TASK ITEM: Only the lines from the one containing "A quantitative analysis" through the final line of the entries below are wanted, each copied exactly.

Collection entries:

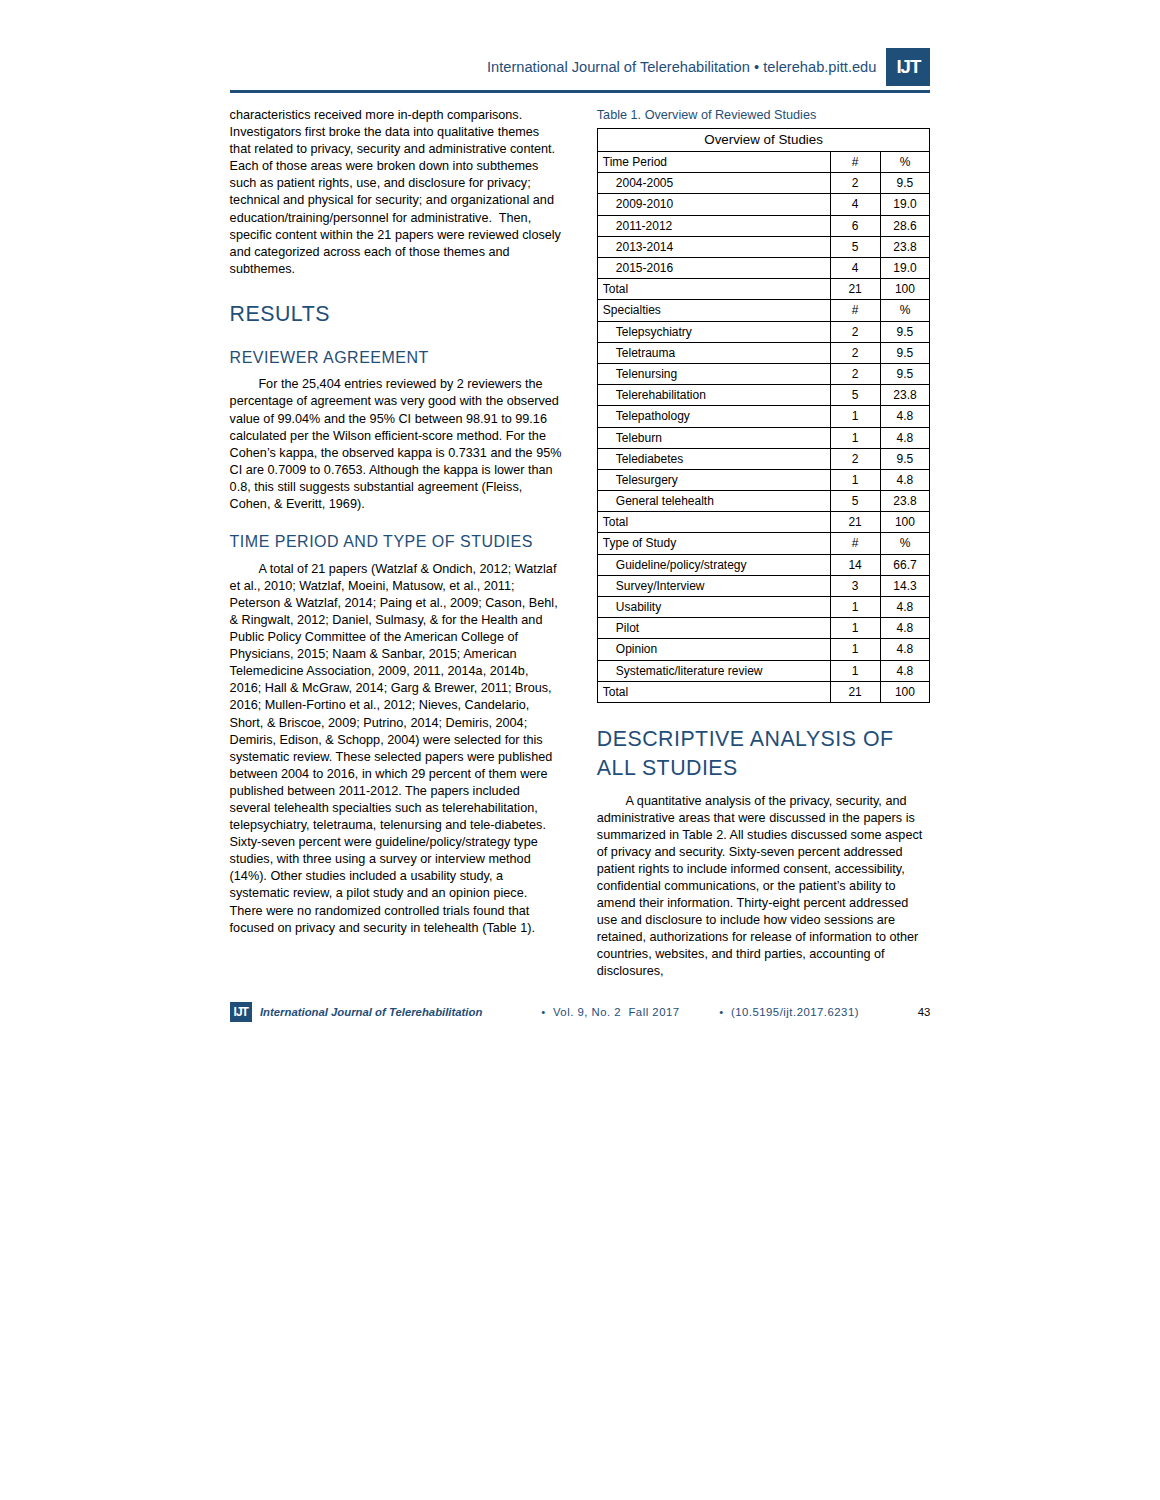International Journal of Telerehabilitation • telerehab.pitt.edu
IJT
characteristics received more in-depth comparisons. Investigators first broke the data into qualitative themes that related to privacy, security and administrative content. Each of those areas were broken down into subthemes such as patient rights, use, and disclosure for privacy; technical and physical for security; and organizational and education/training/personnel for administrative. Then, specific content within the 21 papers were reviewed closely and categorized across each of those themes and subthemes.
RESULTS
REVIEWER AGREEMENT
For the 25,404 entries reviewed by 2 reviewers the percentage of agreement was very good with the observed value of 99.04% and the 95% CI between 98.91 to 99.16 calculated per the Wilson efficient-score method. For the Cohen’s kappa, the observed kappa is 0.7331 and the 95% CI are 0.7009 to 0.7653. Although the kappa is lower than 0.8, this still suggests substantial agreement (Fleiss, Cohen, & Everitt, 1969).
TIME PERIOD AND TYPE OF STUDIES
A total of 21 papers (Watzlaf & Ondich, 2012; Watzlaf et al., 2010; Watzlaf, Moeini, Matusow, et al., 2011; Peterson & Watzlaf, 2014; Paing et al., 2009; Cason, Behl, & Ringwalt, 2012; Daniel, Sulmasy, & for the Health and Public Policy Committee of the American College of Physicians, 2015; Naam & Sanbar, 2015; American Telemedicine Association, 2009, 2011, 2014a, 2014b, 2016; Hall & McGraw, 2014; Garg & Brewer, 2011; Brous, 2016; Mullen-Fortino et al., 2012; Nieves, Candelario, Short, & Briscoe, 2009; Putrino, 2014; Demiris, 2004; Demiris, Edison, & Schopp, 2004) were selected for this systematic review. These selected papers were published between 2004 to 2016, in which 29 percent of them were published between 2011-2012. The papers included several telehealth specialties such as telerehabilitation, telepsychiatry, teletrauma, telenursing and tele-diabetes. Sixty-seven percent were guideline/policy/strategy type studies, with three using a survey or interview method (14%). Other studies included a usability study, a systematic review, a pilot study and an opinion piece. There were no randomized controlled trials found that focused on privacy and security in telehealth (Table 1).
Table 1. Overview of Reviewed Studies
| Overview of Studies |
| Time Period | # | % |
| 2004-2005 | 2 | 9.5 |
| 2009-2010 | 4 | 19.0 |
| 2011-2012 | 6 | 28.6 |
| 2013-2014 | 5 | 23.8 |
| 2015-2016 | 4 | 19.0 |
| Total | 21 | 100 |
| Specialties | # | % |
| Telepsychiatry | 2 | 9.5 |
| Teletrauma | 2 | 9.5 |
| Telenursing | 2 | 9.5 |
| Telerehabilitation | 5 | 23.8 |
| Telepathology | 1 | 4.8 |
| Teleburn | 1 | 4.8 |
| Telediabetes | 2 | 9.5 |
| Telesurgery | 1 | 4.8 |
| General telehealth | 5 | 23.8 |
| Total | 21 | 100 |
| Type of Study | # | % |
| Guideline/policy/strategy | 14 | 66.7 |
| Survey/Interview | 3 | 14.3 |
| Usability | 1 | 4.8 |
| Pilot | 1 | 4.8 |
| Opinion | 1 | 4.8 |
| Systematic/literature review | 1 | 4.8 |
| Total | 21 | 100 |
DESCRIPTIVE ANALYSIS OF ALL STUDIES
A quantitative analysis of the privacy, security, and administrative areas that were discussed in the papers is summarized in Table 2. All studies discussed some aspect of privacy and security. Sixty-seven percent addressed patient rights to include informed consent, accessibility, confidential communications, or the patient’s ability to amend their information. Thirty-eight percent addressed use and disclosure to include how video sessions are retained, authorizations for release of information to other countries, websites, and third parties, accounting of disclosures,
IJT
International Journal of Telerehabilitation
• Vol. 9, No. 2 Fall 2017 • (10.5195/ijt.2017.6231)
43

OUTPUT:
A quantitative analysis of the privacy, security, and administrative areas that were discussed in the papers is summarized in Table 2. All studies discussed some aspect of privacy and security. Sixty-seven percent addressed patient rights to include informed consent, accessibility, confidential communications, or the patient’s ability to amend their information. Thirty-eight percent addressed use and disclosure to include how video sessions are retained, authorizations for release of information to other countries, websites, and third parties, accounting of disclosures,
IJT
International Journal of Telerehabilitation
• Vol. 9, No. 2 Fall 2017 • (10.5195/ijt.2017.6231)
43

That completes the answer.